I need a t-shirt that says “Don’t ask me about HSR or tenure”

I had three unwelcome conversations about tenure yesterday: honestly. All well-meaning, all perfectly wonderful people that I enjoy talking to normally. This is a carryover from the weekend, where I had two more unwelcome conversations about tenure.

Then there is the fact that the answer to everything in my professional life seems to be “no” right now. Interesting opportunity? No, you can’t do that because you don’t have tenure. I suppose this is no different from the million “no’s” you hear during the first five years of not having tenure, but they are rubbing me harder now. I notice that the leaders in my school–people that I really really look up to–routinely say things like “nobody here can do this” or “nobody here can do that” and I think “really? I think I can do that.” Was it a mistake to hire me and the rest of the junior faculty if we aren’t going to fill these roles? And why would you give me tenure if I can’t do at least some of these things? Isn’t that like signing a permanent contract with a hitter who can’t hit or a pitcher who can’t pitch or a janitor who can’t use a mop? It makes no sense to me from an abstract perspective: are the people who are here who “can’t fill these roles” filling other roles that merit lifetime employment? Or were we scattered free agents the department thought were worth hiring but weren’t, hired to do something that now no longer makes sense? Or do universities just keep some people around to make intellectual contributions and that’s enough for them and that’s that? Am I nuts for asking why institutions would agree to this?

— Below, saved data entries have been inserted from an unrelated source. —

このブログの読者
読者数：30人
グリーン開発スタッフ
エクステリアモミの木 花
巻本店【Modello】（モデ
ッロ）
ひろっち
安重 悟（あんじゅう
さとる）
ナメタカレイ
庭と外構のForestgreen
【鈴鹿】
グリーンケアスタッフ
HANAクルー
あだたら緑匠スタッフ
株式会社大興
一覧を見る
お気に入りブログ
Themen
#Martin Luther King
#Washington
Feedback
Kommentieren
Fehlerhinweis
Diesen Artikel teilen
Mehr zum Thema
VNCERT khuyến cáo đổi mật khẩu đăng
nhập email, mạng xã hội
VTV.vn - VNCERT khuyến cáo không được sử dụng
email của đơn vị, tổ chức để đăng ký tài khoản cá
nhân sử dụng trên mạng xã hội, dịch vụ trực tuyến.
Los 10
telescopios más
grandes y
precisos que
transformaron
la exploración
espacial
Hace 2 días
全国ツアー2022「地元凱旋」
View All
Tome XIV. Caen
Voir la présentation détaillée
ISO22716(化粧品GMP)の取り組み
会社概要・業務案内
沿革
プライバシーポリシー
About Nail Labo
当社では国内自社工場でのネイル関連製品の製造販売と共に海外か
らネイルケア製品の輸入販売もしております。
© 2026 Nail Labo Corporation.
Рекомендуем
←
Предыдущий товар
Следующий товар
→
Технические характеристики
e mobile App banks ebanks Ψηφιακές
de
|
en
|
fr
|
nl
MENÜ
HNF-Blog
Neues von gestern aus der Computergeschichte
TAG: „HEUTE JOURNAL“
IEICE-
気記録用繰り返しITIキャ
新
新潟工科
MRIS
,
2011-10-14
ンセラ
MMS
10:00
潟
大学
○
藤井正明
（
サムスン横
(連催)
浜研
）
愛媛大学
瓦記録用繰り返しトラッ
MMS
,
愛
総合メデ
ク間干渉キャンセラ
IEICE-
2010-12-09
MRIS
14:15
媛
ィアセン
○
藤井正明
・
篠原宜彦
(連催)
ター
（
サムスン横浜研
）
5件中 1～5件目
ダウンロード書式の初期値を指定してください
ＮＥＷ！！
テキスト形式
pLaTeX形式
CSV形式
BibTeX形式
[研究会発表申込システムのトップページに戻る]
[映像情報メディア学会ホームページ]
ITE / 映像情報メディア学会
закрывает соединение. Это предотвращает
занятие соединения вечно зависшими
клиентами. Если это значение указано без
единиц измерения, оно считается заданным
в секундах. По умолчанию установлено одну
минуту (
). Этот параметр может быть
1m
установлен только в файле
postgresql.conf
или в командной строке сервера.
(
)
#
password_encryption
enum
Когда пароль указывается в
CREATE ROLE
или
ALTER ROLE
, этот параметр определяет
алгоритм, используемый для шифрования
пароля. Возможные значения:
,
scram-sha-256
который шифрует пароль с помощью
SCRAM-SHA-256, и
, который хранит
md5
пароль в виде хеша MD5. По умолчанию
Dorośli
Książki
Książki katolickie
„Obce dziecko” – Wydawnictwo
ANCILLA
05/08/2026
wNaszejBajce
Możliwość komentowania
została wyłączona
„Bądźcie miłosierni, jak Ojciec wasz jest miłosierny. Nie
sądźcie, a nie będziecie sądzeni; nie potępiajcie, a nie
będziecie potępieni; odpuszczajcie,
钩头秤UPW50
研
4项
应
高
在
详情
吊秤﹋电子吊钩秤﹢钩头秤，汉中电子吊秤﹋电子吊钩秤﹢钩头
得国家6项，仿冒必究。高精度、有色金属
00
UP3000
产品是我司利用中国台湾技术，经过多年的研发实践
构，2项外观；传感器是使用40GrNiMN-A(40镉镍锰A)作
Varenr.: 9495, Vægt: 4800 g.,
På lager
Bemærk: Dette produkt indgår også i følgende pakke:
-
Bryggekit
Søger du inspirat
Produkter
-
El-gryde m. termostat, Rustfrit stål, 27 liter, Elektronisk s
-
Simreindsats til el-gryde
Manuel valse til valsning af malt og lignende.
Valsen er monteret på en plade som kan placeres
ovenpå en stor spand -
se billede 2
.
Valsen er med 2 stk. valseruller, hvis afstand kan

Then there is the lack of transparency in the process. Nobody is telling me anything and nobody will tell me anything until the Dean and the Provost have made their decisions, which doesn’t happen for months yet. Months. Until then there  isn’t really anything to tell. I can do nothing about this. Nobody else can do anything about this without breaking the rules and making themselves and the institution vulnerable–neither of which I want either. So I can’t ask, they can’t tell, and that’s that, whether I like it or not.

I remember there was about a month at the end of my dissertation where I didn’t leave my house. I got up in the morning, I turned on the TV to the all-day Perry Mason and Columbo stuff on the local channel, wrote, didn’t answer emails, turned down every invitation, didn’t answer my phone, and never left the house except to go to Trader’s Joes. I think maybe that happened because I couldn’t stand to hear “are you done yet” from one more person, and I needed that privacy to work and deal with my own monkey brain. I don’t have that luxury now.* When I am working, it’s all great. But then somebody comes along and reminds me that there is this Big Thing Going On. Argh.

So there is nothing to report, except that I am grouchy and Reviewer #3 is smart and has me stumped, and maybe I’ll just spend the day painting my nails and watching soaps and playing with my cat.

*In SEVERAL ways I don’t have this luxury: the nearest TJs is six miles away.